BEGIN DATASET ENTRIES

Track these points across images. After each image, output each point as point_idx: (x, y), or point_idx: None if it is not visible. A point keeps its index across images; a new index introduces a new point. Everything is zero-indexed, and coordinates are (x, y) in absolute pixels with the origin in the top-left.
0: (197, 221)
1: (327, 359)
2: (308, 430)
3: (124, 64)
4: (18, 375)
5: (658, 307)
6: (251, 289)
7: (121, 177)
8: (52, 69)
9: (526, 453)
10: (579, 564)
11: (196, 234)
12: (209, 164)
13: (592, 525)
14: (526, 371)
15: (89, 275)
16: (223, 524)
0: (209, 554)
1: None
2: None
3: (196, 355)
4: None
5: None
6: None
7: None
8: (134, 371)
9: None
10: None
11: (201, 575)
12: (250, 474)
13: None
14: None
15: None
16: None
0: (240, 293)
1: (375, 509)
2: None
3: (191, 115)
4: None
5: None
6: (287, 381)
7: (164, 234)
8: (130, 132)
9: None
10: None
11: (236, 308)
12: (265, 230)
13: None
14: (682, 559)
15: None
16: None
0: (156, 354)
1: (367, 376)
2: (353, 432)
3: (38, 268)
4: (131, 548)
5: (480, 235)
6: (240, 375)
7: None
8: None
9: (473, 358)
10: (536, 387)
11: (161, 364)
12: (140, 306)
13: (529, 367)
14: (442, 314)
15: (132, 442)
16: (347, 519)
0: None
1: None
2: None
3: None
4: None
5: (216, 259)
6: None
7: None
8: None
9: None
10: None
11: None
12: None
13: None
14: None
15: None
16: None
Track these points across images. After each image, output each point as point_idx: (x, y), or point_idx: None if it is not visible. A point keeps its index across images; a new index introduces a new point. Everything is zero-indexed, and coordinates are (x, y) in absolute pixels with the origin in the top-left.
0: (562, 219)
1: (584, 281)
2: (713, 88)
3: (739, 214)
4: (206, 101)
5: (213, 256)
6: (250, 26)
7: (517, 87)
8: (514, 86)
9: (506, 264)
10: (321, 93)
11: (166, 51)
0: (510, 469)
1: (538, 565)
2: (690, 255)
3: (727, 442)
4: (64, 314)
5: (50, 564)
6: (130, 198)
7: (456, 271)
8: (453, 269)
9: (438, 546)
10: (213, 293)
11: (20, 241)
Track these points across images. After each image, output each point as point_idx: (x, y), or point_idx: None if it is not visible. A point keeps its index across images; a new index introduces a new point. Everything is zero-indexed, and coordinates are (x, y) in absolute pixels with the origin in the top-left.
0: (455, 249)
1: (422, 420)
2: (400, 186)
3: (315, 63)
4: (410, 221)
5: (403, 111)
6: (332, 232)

END DATASET ENTRIES

EXERCISE TASK:
Return without any change the lines of the items that run from the very start through the line containing "0: (197, 221)", with both ends included.

TASK OUTPUT:
Track these points across images. After each image, output each point as point_idx: (x, y), or point_idx: None if it is not visible. A point keeps its index across images; a new index introduces a new point. Everything is zero-indexed, and coordinates are (x, y) in absolute pixels with the origin in the top-left.
0: (197, 221)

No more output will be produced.